Text under study »
= Beginning of Section =

In an implementation, source row 514 depicts how the current state of the device gate affects the current state of the source terminal. For example, if the source terminal of an rNMOS is within an off state, but the associated device gate is in an off or unknown state, then the source terminal converts to a floating state. Alternatively, if the source terminal is in an off state, and the associated device gate is in an on or floating state then the source terminal remains in the off state.

In an implementation, circuitry which is configured to perform analog circuit analysis may generate a circuit model for an analog/mixed-signal circuit using device models 500 and 510. For example, model generation engine 104 may utilize device models 500 and 510 to generate circuit model 105.

FIG. 6 illustrates table 600 in an implementation. Table 600 is representative of a table for determining the directionality of a device gate within an analog or mixed-signal circuit. For example, table 600 may be utilized by circuitry configured to generate a netlist by determining the type and the directionality of each device gate represented within a circuit. The directionality of a device gate describes the polarity of the device gate, such that the directionality of a device gate may be classified as a unidirectional model or a bidirectional model.

A unidirectional model is representative of a device gate where the source terminal or the drain terminal of the device gate is connected directly or indirectly to an input node or an output node of the circuit. Alternatively, a bidirectional model is representative of a device gate where neither the source terminal nor the drain terminal of the device gate is connected directly or indirectly to an input node or an output node of the circuit. Table 600 includes device gate column 601, device gate column 602, source terminal column 603, PMOS gate voltage column 604, drain terminal column 605, NMOS gate voltage column 606, mode column 607, and output column 608.

= End of Section =

Source material »

= Beginning of Section =

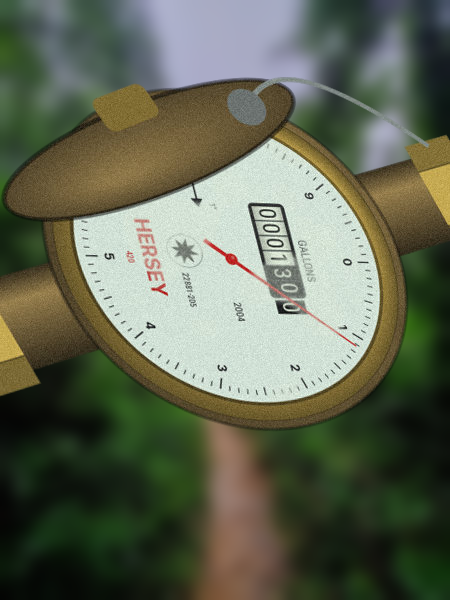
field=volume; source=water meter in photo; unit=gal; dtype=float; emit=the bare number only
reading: 1301.1
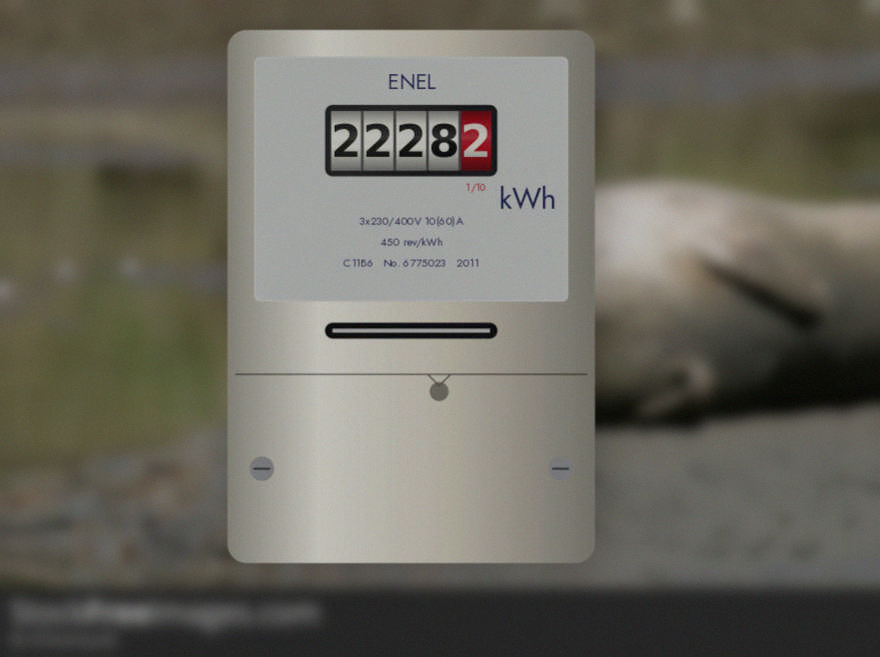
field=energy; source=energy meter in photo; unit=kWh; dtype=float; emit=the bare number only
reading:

= End of Section =

Continue the passage on device gate models and directionality tables, starting after its final sentence.

Your response »
Device gate column 601 is representative of a column which defines the state for a device gate of an associated transistor, such that the state of a device gate describes the amount of current which is allowed to flow through the associated transistor. In an implementation, a device gate of a transistor may be represented within four different states including, off (i.e., 0), on (i.e., VDD), unknown (i.e., X), and floating (i.e., Z). As such, device gate column 601 is representative of a column which defines the current state of a device gate as off. Meaning that, the amount of voltage which flows through the device gate is equal to zero, or less than a threshold voltage. Similarly, device gate column 602 is also representative of a column which defines the state for a device gate of an associated transistor, such that device gate column 602 is representative of a column which defines the current state of a device gate as on. Meaning that, the amount of voltage which flows through the device gate is less than the threshold voltage.

Source terminal column 603 is representative of a column which describes the various states for the source terminal of an associated transistor. In an implementation, the source terminal of a transistor may be represented within four different states including, off (i.e., 0), on (i.e., VDD), unknown (i.e., X), and floating (i.e., Z). Similarly, drain terminal column 605 describes the various states for the drain terminal of an associated transistor, such that the states of the drain terminal also include, off (i.e., 0), on (i.e., VDD), unknown (i.e., X), and floating (i.e., Z).

PMOS gate voltage column 604 is representative of a column which indicates the current voltage between the device gate and source terminal of an associated PMOS. For example, PMOS gate voltage column 604 may indicate that the voltage between the device gate and the source terminal of the PMOS is a negative value which represents the difference in voltage between the voltage at the device gate and the voltage at the source terminal.

Alternatively, NMOS gate voltage column 606 is representative of a column which indicates the current voltage between the device gate and source terminal of an associated NMOS. For example, NMOS gate voltage column 606 may indicate that the voltage between the device gate and the source terminal is equal to a positive value which represents the difference in voltage between the voltage at the device gate and the voltage at the source terminal. Alternatively, NMOS gate voltage column 606 may indicate that the voltage between the device gate and the source terminal is equal to the input voltage (i.e., VDD).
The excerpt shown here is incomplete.